◆ Goal A: Reproduce the forum thread on tank evaporation word for word, from "So I currently" to "wet by now...".

◆ Text segment:
# Evaporation



## gmachine19 (Apr 21, 2010)

So I currently have a 10 gal tank for growing out some baby jaguars(thanks nemo!) I have it for almost 2 weeks now and I noticed that the water level just dropped dramatically over 2 weeks.

Setup:
10 Gallon tank NO COVER
150 watt stealth heater
Sponge filter

Is it normal for it to drop 1/4 of the level in 2 weeks? I didn't add or remove any water and I'm pretty sure the tank has no leak. It there was a leak, the newspaper its sitting on should be wet by now...


----------



## 2wheelsx2 (Apr 21, 2010)

What's your room temp and the tank temp? Evaporation would be partially a function of that differential. The other would be surface area and since you're using a sponge filter, you're creating more surface area turnover from the bubbles breaking the surface. I can tell you that in my 100 gallon cube that I lose 2 to 3 inches of water a week so that's like 10 gallons or more, since I hold the temps at 29C. Put a cover on the tank if you don't want to lose so much water.


----------



## effox (Apr 21, 2010)

Yep, that's normal. It's quite annoying actually, especially with a salt water tank.


----------



## Diztrbd1 (Apr 21, 2010)

agree with Gary & Chris, every one of my tanks covered or not, lose an inch every couple of days. The temp in my apartment is not warm at all. In my 10g which is covered and has a HOB filter, it loses about 1/2" a day to evaporation. I did a wc Friday in it and it's down approx. 2" now. So in 2 weeks, if I didn't top it off every few days, I would probably be down to the same level you are. Covering it will definitely help to retain some of the water.


----------



## gmachine19 (Apr 21, 2010)

◆ Material:
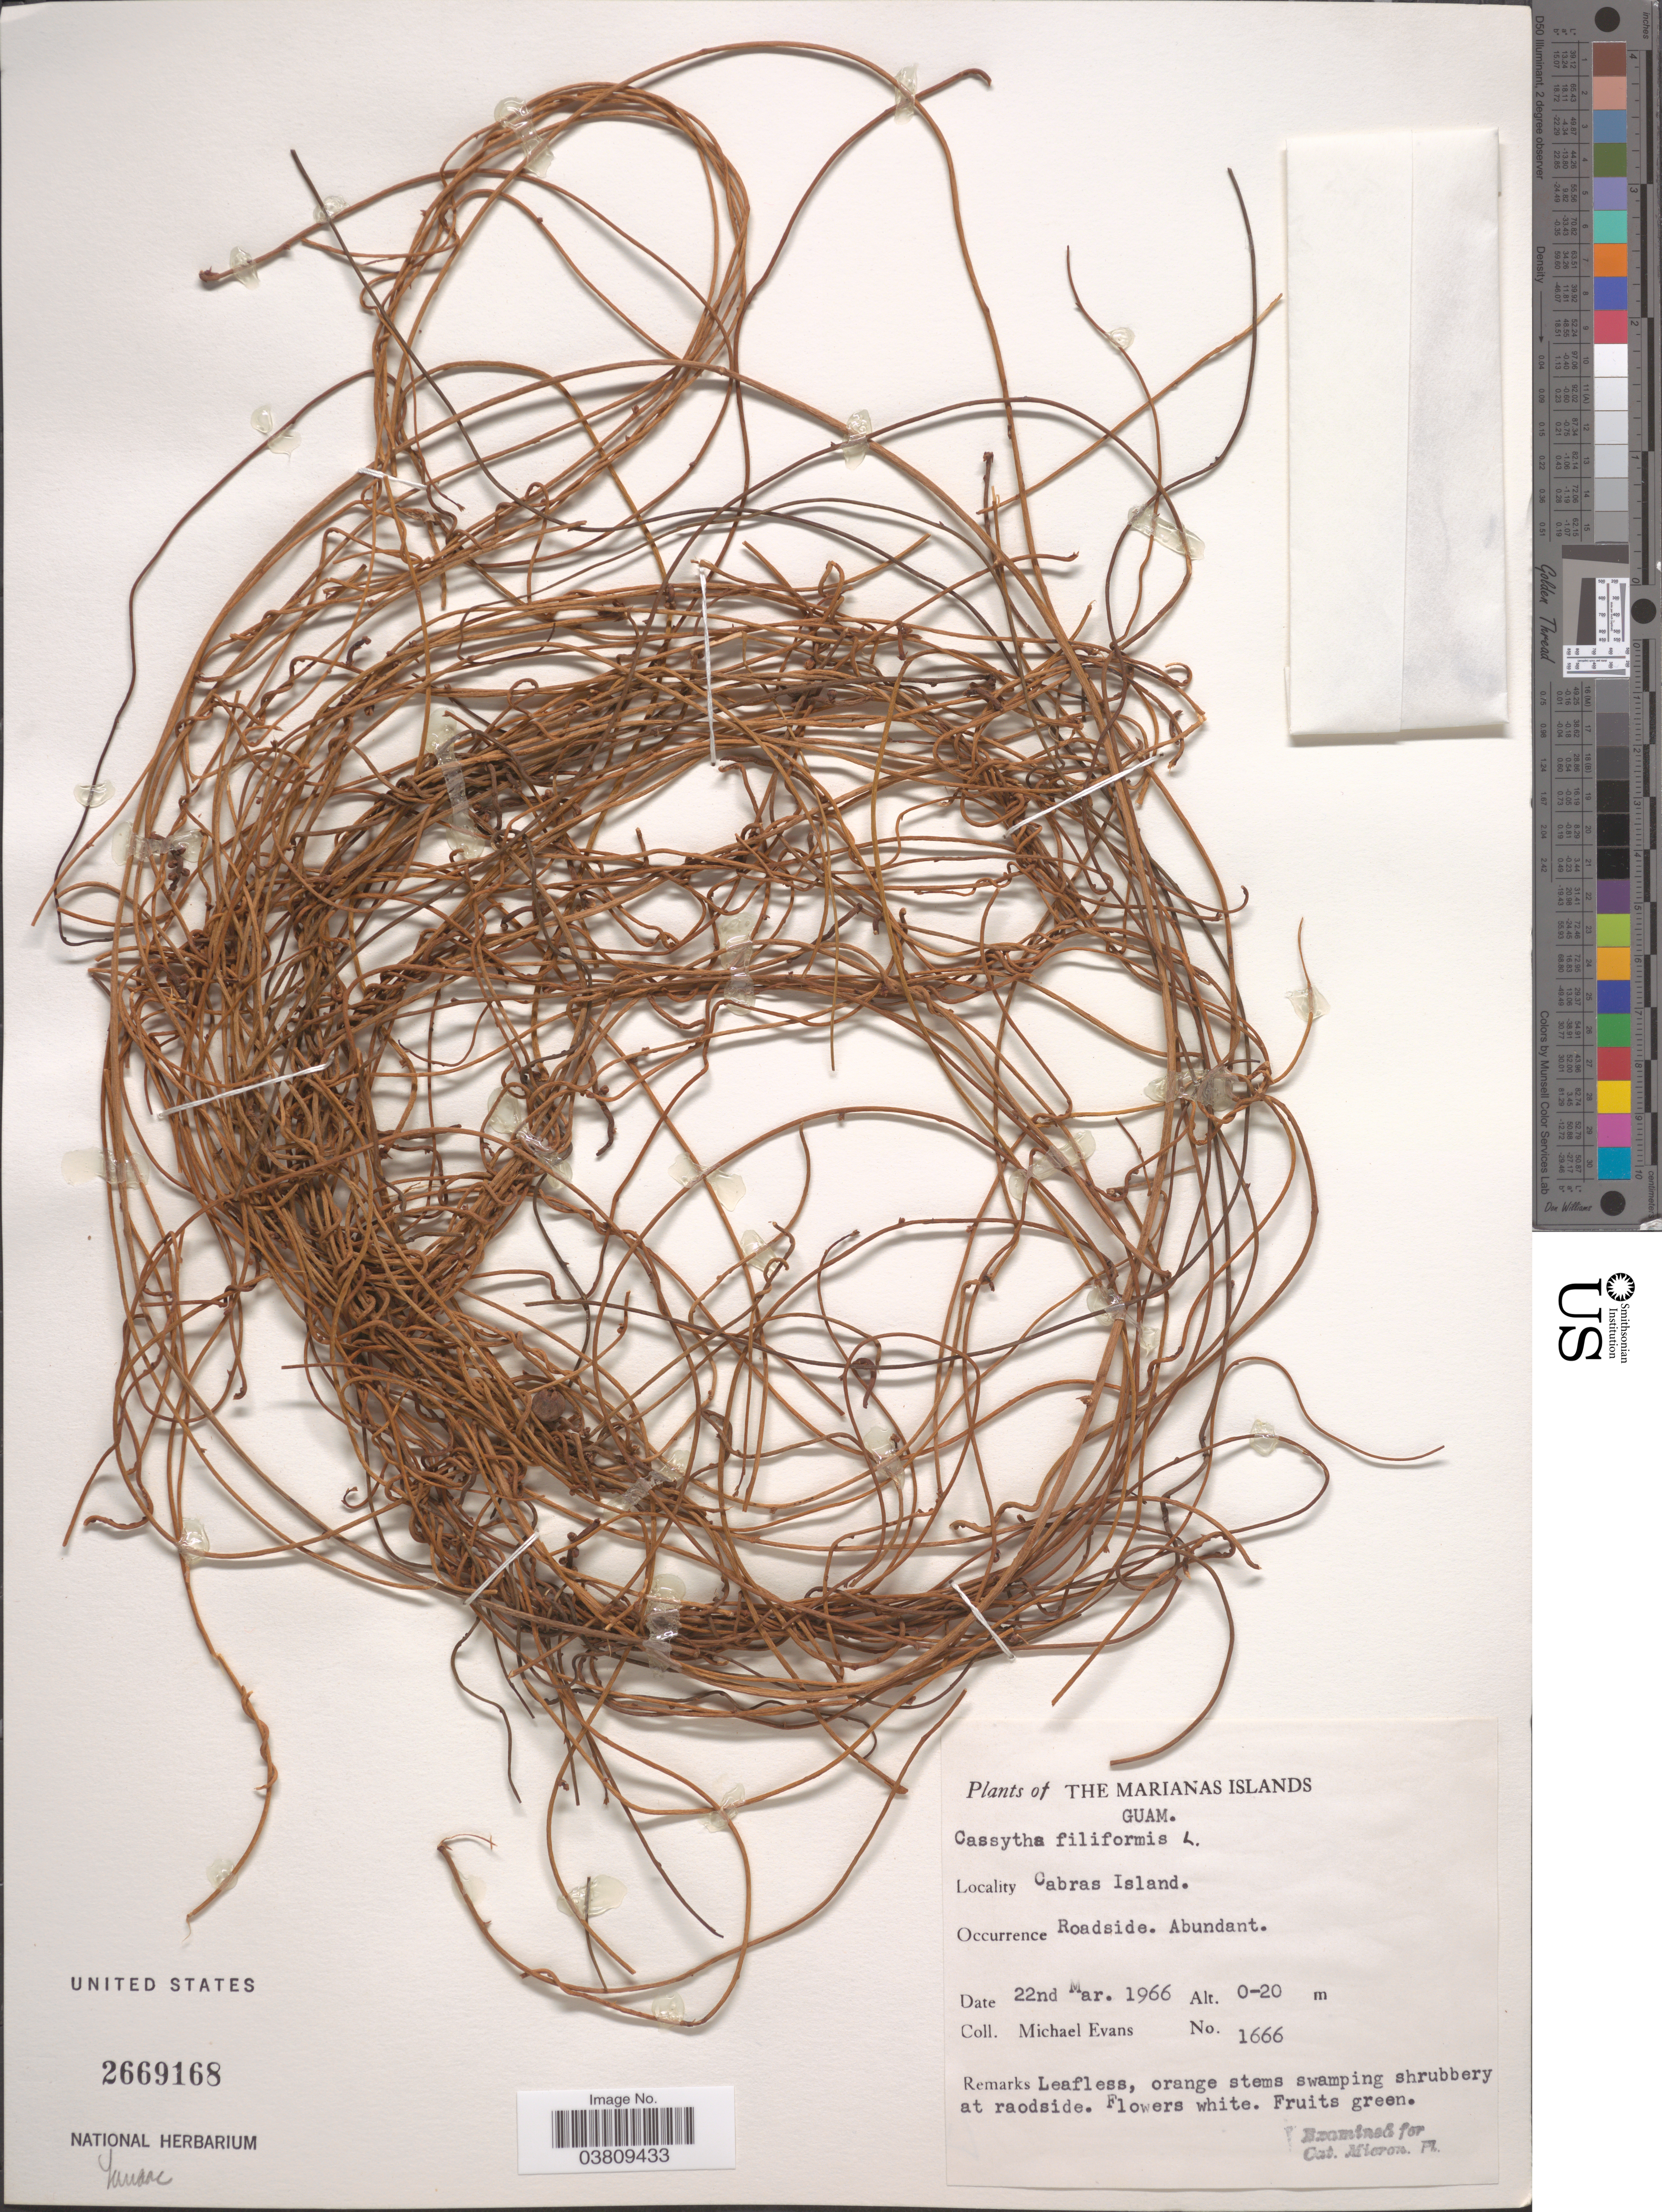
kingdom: Plantae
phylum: Tracheophyta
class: Magnoliopsida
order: Laurales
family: Lauraceae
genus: Cassytha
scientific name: Cassytha filiformis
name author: L.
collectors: M. Evans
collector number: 1666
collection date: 1966-03-22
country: Guam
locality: The Marianas Islands. Cabras Island.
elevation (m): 0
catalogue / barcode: US 2669168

◆ Goal B: Write out every line of the plant specimen records below the thread exactly, leaving out the pictures.

◆ Exercise output A:
So I currently have a 10 gal tank for growing out some baby jaguars(thanks nemo!) I have it for almost 2 weeks now and I noticed that the water level just dropped dramatically over 2 weeks.

Setup:
10 Gallon tank NO COVER
150 watt stealth heater
Sponge filter

Is it normal for it to drop 1/4 of the level in 2 weeks? I didn't add or remove any water and I'm pretty sure the tank has no leak. It there was a leak, the newspaper its sitting on should be wet by now...

◆ Exercise output B:
kingdom: Plantae
phylum: Tracheophyta
class: Magnoliopsida
order: Laurales
family: Lauraceae
genus: Cassytha
scientific name: Cassytha filiformis
name author: L.
collectors: M. Evans
collector number: 1666
collection date: 1966-03-22
country: Guam
locality: The Marianas Islands. Cabras Island.
elevation (m): 0
catalogue / barcode: US 2669168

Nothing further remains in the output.